Nachhilfe ist nicht billig. Jedes Jahr werden alleine in Oberösterreich mehr als 36 Millionen Euro dafür ausgegeben, Tendenz steigend. Eine Nachhilfestunde bei Privatlehrern - zumeist Studenten oder Lehrer - kostet laut Erhebungen der AK Wien durchschnittlich rund 18 Euro. Die Stunde Einzelunterricht bei einem Lerninstitut schlägt sich im Schnitt mit 28 Euro zu Buche.

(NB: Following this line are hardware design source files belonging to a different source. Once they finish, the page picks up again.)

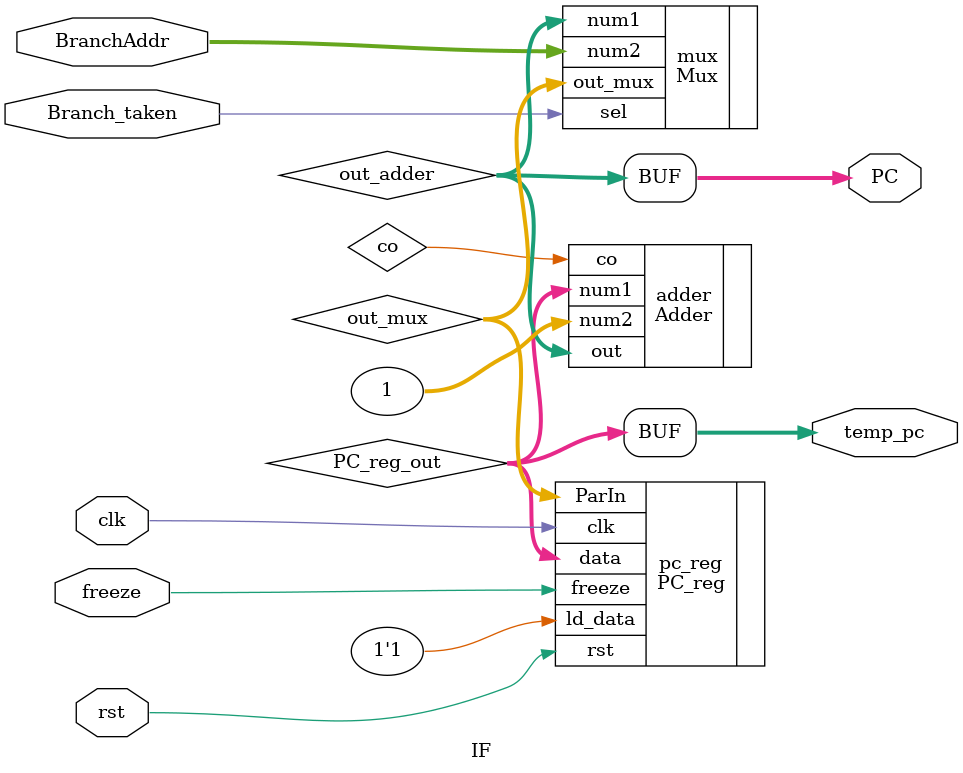
<source format=v>
`timescale 1ns / 1ps
module IF(
    input clk, rst, freeze, Branch_taken,
    input[31:0] BranchAddr,
    output [31:0] PC, temp_pc
    );

    wire[31:0] out_adder, out_mux, PC_reg_out;
    wire co;
    Mux #(
        .WIDTH(32)
    ) mux (
        .num1(out_adder),
        .num2(BranchAddr),
        .sel(Branch_taken),
        .out_mux(out_mux)
    );


    Adder #(
        .WIDTH(32)
    ) adder (
        .num1(PC_reg_out),
        .num2(32'd1),
        .out(out_adder),
        .co(co)
    );

    PC_reg#(
       .WIDTH(32)
    )
     pc_reg(
        .clk(clk),
        .rst(rst),
        .ld_data(1'b1),
        .freeze(freeze),
        .ParIn(out_mux),
        .data(PC_reg_out)
    );
    assign PC = out_adder;
    assign temp_pc = PC_reg_out;

endmodule

</source>
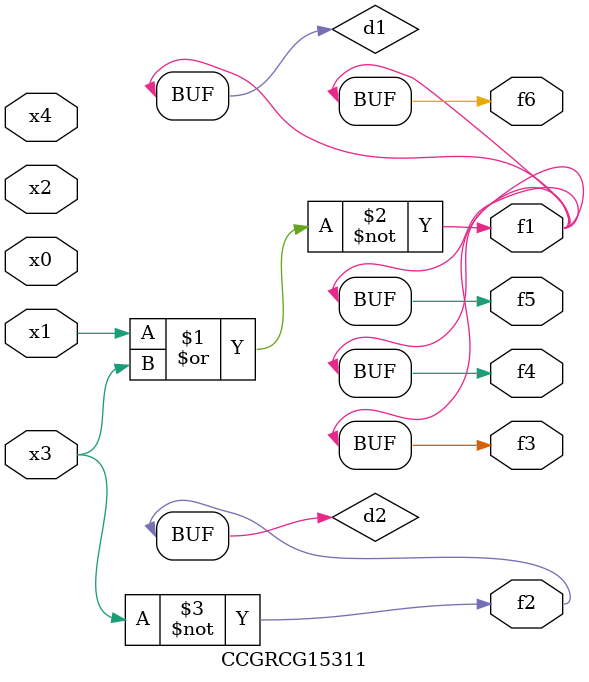
<source format=v>
module CCGRCG15311(
	input x0, x1, x2, x3, x4,
	output f1, f2, f3, f4, f5, f6
);

	wire d1, d2;

	nor (d1, x1, x3);
	not (d2, x3);
	assign f1 = d1;
	assign f2 = d2;
	assign f3 = d1;
	assign f4 = d1;
	assign f5 = d1;
	assign f6 = d1;
endmodule

</source>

Gruppenunterricht in Instituten ist billiger, die Stunde kostet durchschnittlich 13 Euro. Intensivkurse während der Ferien kosten als Einzelunterricht 24 Euro pro Stunde, für Unterricht in Kleingruppen sind 11 Euro pro Stunde zu zahlen.

"Die Eltern der Schüler müssen hier für die falsche Bildungspolitik der Bundesregierung bezahlen", ärgert sich Fritz Bauer, Leiter der Abteilung Bildung der AK Oberösterreich. "Ministerin Gehrer fährt seit Jahren einen rigiden Sparkurs. Stundenkürzungen und das Streichen von Förderunterricht machen es schwierig, die immer höheren Anforderungen zu erfüllen. Wer es sich leisten kann, kauft privat Bildung für seine Kinder. Sozial schlechter Gestellte können da nicht mithalten."

Oberösterreichs AK-Präsident Dr. Johann Kalliauer fordert daher, dass das Sparen im Schulbereich beendet wird. "Die Stundenkürzungen müssen zurückgenommen werden, um unseren Kindern und Jugendlichen die beste Ausbildung geben zu können. Auch muss für jene, die es brauchen, Förderunterricht angeboten werden. Am besten geht das in der Ganztagesschule, wo es am Nachmittag Zeit zum Lernen gibt. Besser, die Schüler lernen in der Schule, als dass die Eltern teure Nachhilfestunden zukaufen müssen."